Extracted data
---
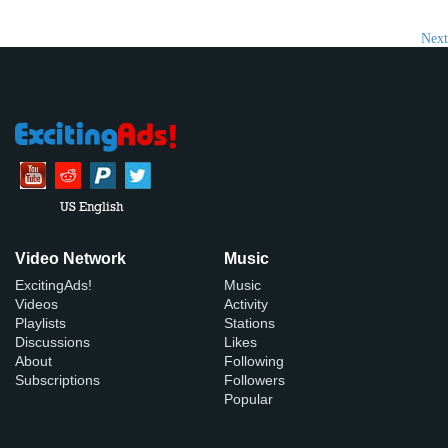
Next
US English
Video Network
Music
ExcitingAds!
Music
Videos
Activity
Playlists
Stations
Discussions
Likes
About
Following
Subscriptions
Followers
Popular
---
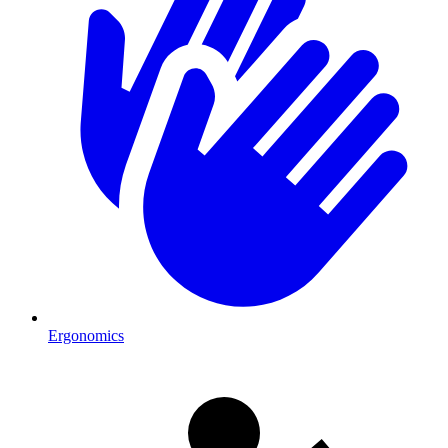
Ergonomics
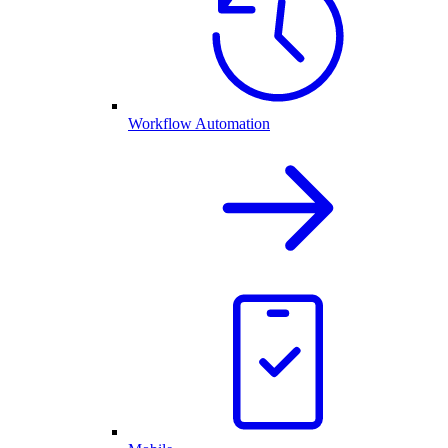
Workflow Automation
---
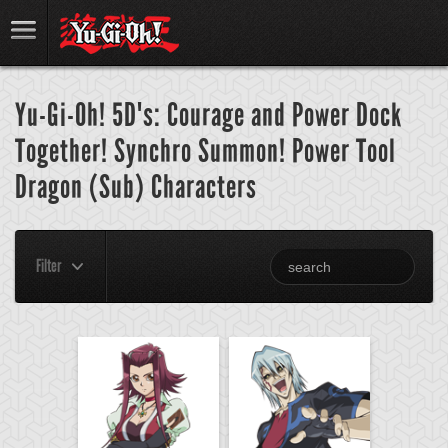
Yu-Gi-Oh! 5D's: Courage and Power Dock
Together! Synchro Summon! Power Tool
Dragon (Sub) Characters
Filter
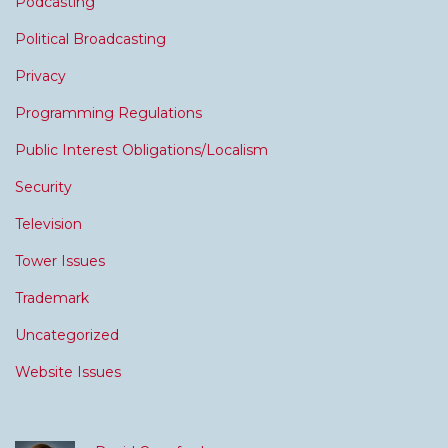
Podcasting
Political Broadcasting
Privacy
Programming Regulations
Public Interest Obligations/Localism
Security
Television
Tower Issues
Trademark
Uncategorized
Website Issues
---
Task details
Copy every line from the records that holds the string "Power".

Response
Yu-Gi-Oh! 5D's: Courage and Power Dock
Together! Synchro Summon! Power Tool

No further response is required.